Origine et histoire du Château de la Pastellière
Le château de la Pastellière, situé à Combrand dans les Deux-Sèvres, est un édifice construit à la fin du XVe siècle et au début du XVIe siècle. Il appartient initialement à la famille de La Pastellière, attestée dès 1378. Ses caractéristiques défensives, comme les douves en eau, les trois tours rondes et le pont-levis en granit, en font un exemple typique de l’architecture castrale de la Renaissance. L’intérieur conserve un escalier remarquable, voûté de croisées d’ogives ornées de blasons, tandis que la chapelle, accolée à une tour, témoigne d’adjonctions ultérieures.
En 1641, le château est toujours aux mains de la famille de La Pastellière. En 1704, il est acquis par Charles Durant, marchand de droguet et maire perpétuel de Bressuire, qui adopte alors le nom Durant de La Pastellière. Pendant la guerre de Vendée (1793-1794), le château sert d’hôpital militaire aux blessés vendéens et échappe à un incendie tenté par la colonne infernale du général Grignon. Les transformations intérieures des XVIIIe et XIXe siècles, comme les aménagements du corps de logis, coexistent avec la structure médiévale d’origine.

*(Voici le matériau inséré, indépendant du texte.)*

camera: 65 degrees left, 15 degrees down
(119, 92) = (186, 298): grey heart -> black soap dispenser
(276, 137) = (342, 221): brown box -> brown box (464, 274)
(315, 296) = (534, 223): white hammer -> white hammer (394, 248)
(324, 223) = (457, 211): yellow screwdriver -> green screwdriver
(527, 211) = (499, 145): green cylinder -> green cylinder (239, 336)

Au XIXe siècle, le château change plusieurs fois de mains : racheté en 1889 par la famille Savary de Beauregard, puis morcelé en 1953 avant d’être sauvé de la démolition par la famille Catta, alliée aux Durant de La Pastellière. En 1988, ses façades, toitures, douves, tours et escalier sont inscrits à l’Inventaire des monuments historiques. Depuis 2003, une rénovation alliant modernité et respect du patrimoine est entreprise par la société Foncier SA, actuelle propriétaire.
Architecturalement, le château se distingue par sa toiture en ardoise à pentes brisées, ses lucarnes et ses éléments défensifs préservés. Le corps de logis, rectangulaire et contreforté par des tours, abrite un pavillon en avancée avec un escalier monumental. La porte d’entrée, de style Renaissance, et les voûtes ogivales de l’escalier illustrent le mélange des époques. Malgré des adjonctions du XIXe siècle, l’édifice en granit conserve l’essentiel de ses dispositions originales, offrant l’image d’un château de conte médiéval.

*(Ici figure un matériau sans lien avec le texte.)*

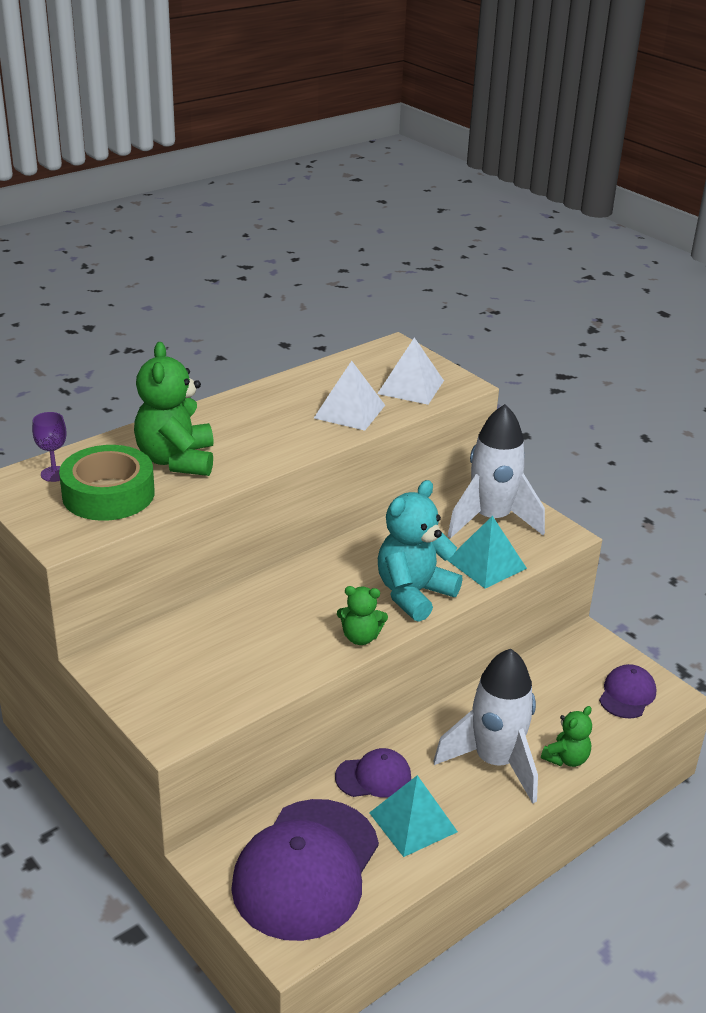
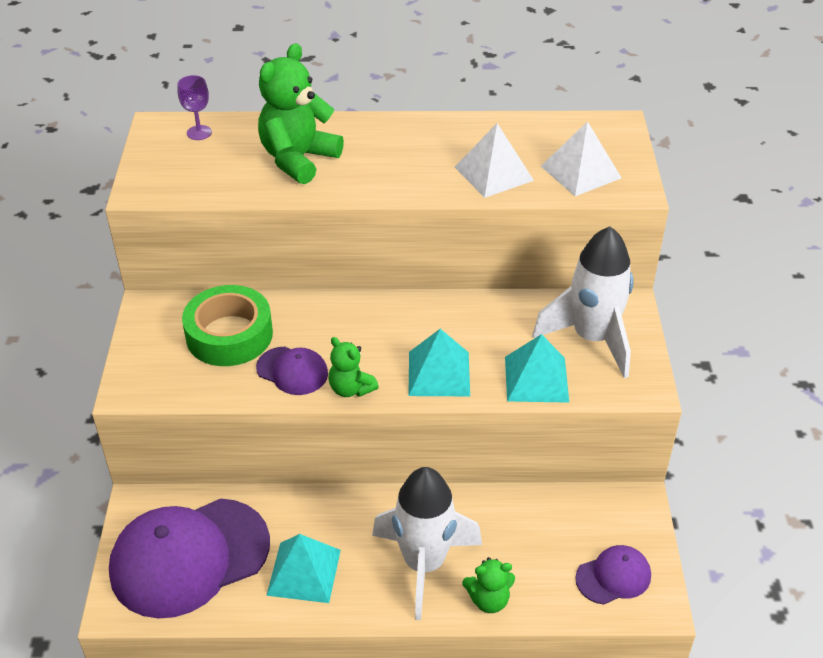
camera: 40 degrees right, 10 degrees up
(108, 494) = (215, 167): green tape -> green tape (229, 335)
(373, 777) = (315, 516): purple cap -> purple cap (292, 371)
(413, 594) = (439, 373): turquoise teddy bear -> turquoise pyramid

Les éléments protégés depuis 1988 incluent les façades, les toitures, l’escalier intérieur avec sa cage, les douves avec leurs tours d’angle, et le pont d’accès. Ces protections soulignent la valeur historique et architecturale du site, tout en permettant son adaptation contemporaine. Aujourd’hui, le château reste un témoignage des évolutions sociales et militaires de la région, de la Renaissance aux conflits vendéens.